■ DIRECTIONS FOR THIS TASK
Please give back, word for word, only the lines starting at the one containing "index mcp: (264, 137)" and ending at the one containing "pinky tip: (165, 179)" within the material below.
%%
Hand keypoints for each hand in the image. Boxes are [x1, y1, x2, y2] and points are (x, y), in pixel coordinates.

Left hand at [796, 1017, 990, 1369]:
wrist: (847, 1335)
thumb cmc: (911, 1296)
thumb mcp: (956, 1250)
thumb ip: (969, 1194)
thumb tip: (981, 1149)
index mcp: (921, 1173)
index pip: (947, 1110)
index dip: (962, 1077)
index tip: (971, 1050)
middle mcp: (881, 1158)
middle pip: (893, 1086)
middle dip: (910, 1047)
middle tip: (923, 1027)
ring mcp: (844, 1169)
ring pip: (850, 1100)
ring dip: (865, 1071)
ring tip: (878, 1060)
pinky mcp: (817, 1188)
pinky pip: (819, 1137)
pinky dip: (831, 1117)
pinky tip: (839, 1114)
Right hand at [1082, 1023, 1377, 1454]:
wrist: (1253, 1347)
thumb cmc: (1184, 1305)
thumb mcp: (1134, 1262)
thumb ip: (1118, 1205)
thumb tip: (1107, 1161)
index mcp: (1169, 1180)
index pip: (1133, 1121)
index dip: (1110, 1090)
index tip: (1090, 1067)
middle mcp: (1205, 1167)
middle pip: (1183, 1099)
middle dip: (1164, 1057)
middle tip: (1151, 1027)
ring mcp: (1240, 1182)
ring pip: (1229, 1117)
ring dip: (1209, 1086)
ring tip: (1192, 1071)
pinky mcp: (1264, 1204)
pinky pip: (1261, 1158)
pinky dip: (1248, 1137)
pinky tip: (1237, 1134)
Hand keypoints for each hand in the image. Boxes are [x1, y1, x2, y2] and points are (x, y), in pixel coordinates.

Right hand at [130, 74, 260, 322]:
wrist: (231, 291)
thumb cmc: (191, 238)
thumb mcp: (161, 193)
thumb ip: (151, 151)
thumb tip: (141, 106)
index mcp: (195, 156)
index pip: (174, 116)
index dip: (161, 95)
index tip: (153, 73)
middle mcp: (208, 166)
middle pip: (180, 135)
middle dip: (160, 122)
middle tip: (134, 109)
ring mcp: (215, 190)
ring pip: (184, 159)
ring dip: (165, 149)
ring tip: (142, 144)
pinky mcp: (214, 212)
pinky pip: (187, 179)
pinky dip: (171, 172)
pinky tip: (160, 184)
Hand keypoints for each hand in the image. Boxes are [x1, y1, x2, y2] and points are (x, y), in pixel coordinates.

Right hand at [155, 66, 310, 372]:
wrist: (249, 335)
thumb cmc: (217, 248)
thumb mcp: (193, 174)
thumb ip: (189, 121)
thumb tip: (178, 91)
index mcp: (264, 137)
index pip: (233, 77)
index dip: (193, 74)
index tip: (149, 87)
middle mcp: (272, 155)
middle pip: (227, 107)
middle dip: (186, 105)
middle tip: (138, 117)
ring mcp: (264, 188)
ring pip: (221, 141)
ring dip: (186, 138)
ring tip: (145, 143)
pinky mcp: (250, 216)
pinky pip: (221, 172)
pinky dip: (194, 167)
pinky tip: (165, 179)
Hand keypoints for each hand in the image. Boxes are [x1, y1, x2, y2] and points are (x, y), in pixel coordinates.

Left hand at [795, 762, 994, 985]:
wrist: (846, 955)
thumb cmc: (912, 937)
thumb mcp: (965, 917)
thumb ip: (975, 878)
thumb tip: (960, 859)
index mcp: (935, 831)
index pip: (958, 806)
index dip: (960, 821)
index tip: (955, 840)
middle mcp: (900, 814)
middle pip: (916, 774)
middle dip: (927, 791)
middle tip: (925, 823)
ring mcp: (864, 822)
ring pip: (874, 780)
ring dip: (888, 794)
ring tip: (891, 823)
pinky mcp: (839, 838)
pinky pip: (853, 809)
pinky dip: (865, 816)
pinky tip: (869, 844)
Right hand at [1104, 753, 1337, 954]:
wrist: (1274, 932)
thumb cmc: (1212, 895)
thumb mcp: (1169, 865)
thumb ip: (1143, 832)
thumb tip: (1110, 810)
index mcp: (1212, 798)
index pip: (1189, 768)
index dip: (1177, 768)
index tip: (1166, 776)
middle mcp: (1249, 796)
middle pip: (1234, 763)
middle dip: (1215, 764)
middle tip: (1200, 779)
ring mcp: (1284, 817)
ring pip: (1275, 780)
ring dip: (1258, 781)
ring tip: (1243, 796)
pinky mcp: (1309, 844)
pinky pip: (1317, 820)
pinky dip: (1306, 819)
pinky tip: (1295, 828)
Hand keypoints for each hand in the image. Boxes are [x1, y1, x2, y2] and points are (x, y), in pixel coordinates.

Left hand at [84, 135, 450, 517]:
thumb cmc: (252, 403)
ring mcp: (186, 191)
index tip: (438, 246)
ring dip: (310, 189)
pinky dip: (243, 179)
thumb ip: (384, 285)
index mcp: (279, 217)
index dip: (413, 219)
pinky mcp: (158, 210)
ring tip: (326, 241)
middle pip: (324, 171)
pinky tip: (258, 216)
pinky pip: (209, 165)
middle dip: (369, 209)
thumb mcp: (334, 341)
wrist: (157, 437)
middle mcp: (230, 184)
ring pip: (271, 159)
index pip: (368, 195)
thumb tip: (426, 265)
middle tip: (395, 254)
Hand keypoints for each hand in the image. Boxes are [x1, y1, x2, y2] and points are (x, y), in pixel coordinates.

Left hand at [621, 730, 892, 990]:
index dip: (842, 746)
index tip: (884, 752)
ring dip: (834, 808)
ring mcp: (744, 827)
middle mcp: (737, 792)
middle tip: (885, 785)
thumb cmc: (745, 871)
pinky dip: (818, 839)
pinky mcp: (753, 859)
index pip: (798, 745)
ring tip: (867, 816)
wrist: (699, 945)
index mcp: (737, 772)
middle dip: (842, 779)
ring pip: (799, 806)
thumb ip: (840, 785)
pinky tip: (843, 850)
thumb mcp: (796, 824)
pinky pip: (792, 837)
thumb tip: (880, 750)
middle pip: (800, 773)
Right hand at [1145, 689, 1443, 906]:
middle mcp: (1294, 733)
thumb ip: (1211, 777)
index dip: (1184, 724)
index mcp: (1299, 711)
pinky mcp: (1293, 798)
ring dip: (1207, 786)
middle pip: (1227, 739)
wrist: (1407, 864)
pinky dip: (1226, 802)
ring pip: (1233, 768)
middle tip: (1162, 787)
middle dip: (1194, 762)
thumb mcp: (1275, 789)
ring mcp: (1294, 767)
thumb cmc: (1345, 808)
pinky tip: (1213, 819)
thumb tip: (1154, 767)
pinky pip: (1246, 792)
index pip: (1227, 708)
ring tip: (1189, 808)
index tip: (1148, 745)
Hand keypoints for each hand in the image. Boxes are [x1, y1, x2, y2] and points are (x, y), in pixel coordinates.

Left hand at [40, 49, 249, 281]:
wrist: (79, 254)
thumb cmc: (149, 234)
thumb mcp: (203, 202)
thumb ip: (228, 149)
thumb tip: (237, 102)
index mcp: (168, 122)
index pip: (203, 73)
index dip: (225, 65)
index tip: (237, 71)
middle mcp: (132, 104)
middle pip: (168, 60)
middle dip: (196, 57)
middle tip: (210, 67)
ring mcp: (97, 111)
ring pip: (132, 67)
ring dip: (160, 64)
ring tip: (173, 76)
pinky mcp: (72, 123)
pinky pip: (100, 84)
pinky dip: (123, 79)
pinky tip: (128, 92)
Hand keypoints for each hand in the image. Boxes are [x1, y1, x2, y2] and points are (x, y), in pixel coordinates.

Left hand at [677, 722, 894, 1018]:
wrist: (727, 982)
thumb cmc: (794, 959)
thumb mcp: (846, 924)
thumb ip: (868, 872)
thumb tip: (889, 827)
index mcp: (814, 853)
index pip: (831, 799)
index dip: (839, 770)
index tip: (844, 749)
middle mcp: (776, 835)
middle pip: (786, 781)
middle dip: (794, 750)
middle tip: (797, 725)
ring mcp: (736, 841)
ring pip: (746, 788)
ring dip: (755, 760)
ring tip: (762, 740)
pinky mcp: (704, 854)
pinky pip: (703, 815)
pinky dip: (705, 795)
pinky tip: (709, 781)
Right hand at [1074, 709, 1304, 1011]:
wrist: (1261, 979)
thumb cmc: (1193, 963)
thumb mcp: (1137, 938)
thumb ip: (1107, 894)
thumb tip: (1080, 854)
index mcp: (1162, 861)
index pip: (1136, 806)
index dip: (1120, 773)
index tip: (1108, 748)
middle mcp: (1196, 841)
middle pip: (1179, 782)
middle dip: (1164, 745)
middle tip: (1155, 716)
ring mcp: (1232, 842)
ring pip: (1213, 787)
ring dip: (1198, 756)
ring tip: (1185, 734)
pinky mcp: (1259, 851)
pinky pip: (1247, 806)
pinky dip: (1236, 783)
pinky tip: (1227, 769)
%%
■ SOLUTION
index mcp: (264, 137)
index pip: (233, 77)
index dip: (193, 74)
index tip: (149, 87)
middle mcp: (272, 155)
middle pip: (227, 107)
middle dip: (186, 105)
middle tip: (138, 117)
ring mcp: (264, 188)
ring pip: (221, 141)
ring dip: (186, 138)
ring tip: (145, 143)
pinky mcp: (250, 216)
pinky pip: (221, 172)
pinky dip: (194, 167)
pinky tip: (165, 179)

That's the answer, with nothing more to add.